For a moment he wondered whether this solution of the mystery were correct, whether Vere really had a father, whether, if so, this man had come to remonstrate with him for his intimacy with her. But no, it could not be. Vere had seen the body, and had said herself that the man was an utter stranger to her, and this before they had quarrelled, and when she would have had nothing to gain by concealing the truth. No, the story was a fabrication, but it was none the less a fresh burden thrust upon him. He realised that April and the Professor must certainly see this loathsome calumny—The Weekly Record, though not circulating upstairs at Westbourne Terrace, was eagerly devoured by Mary in the seclusion of her pantry. And even if she refrained from telling the news, the circulation of the infernal rag was so extensive that some mutual acquaintance was bound to bring it to notice. In which case, how was he to clear himself without divulging the part Vere had played in his life?
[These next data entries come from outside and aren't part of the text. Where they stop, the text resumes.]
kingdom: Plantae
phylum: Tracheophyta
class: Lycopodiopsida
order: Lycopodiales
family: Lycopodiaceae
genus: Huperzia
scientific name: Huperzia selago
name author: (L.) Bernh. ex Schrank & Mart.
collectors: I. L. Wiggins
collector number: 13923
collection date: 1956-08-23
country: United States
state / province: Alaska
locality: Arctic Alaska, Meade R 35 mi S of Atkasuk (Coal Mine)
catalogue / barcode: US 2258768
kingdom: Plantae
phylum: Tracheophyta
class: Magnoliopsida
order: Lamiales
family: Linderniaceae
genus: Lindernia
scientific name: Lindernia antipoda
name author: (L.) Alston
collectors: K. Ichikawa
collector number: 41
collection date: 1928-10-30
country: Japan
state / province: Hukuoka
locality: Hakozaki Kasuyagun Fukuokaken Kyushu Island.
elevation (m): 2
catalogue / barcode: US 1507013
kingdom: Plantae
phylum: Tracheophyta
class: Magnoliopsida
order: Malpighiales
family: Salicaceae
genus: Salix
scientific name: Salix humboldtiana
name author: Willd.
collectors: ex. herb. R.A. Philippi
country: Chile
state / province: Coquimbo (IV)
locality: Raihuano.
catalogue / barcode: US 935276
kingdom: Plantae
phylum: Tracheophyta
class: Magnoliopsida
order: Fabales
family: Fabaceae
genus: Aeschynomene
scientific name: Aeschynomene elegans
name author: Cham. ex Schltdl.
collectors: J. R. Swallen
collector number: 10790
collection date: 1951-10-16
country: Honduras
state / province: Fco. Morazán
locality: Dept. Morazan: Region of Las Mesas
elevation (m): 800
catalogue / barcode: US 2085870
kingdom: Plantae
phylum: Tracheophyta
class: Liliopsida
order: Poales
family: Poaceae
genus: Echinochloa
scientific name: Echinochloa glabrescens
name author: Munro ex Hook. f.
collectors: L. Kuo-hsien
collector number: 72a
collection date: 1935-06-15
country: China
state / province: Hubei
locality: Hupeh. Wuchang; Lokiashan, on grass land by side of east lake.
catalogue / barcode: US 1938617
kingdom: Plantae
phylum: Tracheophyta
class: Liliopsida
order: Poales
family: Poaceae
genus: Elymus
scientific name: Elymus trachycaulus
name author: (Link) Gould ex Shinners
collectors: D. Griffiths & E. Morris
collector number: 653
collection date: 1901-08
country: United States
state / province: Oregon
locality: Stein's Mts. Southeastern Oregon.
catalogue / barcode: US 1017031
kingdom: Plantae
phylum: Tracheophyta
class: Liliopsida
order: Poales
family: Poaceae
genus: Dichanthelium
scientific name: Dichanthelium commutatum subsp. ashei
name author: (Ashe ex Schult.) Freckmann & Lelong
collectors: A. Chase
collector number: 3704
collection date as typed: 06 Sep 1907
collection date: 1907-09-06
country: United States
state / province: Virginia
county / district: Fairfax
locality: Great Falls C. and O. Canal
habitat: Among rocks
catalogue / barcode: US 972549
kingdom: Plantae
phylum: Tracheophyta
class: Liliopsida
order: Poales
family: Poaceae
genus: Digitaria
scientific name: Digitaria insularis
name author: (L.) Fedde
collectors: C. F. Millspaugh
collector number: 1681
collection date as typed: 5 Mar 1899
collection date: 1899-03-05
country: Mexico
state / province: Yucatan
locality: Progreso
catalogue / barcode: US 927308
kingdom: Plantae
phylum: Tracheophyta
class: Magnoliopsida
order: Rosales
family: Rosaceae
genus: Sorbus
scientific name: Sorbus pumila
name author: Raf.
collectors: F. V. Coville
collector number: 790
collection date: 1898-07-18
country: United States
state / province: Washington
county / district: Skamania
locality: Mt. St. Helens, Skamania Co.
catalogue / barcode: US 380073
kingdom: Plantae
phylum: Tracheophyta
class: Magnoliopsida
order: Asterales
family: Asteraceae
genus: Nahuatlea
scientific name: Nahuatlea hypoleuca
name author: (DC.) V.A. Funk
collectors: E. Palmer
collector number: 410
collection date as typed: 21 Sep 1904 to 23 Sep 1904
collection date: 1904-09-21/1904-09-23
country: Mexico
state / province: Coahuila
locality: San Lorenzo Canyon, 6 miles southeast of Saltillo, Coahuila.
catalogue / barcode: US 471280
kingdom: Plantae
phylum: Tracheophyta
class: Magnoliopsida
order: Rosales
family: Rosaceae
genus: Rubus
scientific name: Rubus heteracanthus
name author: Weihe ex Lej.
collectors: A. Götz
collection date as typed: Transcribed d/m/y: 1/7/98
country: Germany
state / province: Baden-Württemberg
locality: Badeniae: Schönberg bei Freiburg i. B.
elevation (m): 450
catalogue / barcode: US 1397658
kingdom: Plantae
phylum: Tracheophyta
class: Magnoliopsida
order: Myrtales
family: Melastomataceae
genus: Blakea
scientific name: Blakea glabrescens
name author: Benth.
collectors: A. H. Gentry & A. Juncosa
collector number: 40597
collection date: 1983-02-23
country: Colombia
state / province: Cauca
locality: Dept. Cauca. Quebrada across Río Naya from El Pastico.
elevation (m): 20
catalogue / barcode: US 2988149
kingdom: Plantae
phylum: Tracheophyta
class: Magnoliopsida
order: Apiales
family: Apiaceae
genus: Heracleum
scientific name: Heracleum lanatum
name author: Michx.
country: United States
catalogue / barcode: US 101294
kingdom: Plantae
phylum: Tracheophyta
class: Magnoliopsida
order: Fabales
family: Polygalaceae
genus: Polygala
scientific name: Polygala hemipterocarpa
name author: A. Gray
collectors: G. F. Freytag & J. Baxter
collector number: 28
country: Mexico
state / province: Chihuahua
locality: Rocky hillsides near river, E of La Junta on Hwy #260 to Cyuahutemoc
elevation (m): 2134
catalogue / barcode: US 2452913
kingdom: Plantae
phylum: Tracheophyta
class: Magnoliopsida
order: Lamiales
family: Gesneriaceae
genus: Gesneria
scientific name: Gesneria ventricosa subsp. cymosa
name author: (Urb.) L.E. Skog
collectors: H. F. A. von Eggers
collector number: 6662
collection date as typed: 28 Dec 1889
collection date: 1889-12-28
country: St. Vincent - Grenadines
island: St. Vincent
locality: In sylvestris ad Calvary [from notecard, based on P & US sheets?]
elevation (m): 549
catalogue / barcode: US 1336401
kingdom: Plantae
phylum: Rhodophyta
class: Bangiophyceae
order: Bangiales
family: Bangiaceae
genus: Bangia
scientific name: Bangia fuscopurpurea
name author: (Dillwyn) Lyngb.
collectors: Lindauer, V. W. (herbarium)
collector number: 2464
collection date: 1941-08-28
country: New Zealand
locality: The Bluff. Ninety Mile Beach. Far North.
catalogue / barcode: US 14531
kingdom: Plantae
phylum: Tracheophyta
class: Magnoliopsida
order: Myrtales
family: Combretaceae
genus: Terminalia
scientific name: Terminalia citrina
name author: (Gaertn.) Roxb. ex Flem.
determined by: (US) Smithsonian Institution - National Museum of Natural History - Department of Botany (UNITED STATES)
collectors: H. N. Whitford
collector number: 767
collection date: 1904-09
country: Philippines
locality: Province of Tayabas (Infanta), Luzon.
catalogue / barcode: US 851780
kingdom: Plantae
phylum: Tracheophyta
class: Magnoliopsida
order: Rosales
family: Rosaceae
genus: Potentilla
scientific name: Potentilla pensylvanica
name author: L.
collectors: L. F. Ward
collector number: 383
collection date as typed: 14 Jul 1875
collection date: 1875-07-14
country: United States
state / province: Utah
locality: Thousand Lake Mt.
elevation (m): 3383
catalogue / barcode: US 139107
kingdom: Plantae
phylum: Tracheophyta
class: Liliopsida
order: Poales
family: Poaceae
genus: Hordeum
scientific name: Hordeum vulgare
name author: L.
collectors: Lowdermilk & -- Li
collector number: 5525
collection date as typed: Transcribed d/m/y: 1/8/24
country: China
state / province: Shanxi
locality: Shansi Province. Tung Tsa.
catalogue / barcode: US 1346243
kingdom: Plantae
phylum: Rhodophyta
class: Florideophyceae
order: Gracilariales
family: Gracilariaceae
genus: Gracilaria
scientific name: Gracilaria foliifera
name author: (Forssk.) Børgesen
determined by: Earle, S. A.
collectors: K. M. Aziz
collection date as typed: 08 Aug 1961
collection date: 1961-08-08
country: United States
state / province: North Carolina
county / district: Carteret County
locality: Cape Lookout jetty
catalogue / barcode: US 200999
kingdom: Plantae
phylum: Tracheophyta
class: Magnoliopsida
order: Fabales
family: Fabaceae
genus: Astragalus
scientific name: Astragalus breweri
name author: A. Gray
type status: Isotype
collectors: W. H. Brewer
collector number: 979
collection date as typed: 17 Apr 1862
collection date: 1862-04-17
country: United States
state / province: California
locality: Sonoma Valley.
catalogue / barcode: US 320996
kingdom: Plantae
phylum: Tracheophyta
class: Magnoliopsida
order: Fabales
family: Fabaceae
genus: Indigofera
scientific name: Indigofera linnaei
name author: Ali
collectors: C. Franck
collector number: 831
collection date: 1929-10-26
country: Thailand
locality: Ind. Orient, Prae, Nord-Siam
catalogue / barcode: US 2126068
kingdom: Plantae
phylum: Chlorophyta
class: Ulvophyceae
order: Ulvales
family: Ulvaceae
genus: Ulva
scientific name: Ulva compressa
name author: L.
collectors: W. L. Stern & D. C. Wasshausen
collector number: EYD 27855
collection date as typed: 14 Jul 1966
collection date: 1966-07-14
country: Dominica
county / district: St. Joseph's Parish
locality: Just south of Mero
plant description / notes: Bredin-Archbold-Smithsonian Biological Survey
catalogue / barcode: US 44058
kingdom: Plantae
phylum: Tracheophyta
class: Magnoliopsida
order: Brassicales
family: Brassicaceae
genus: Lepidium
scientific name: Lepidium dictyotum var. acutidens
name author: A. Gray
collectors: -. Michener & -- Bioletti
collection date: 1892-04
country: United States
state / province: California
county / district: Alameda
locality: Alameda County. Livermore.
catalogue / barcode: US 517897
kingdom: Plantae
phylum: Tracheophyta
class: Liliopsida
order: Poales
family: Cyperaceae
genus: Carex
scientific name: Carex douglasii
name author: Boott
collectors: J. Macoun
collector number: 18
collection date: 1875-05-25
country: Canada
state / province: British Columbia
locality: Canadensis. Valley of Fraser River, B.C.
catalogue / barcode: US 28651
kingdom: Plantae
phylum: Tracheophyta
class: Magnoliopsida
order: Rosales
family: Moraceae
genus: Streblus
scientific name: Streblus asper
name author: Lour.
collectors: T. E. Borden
Despairingly he picked up the paper once more, striving to find some glaring error in the story on which he could base his defiance. The infernal cleverness of the thing impressed itself upon him with greater force the more he read it. The process of deduction was merciless in its logic; it might have been the Professor himself who had penned it. The hero dealt with the man’s disappearance almost in the Professor’s own words. The very distinction which the Professor had drawn between ‘natural causes’ in the medical and the logical sense, was repeated and elaborated. The detective in the story had sought for a likely cause for a man of the deceased’s type to force an entrance into the villain’s rooms and had found it. So plausible was his theory, that it was practically certain to be believed, unless Harold himself produced witnesses to prove its falsity. And the only possible witness was Vere, whose mere appearance would damn him for ever in the eyes wherein he most sought justification. And Vere; Vere had given him a glimpse of the lengths to which she was prepared to go in the virulence of her fury. Almost her last words to him had been a threat; what, if she were to perjure herself and testify to the truth of the story?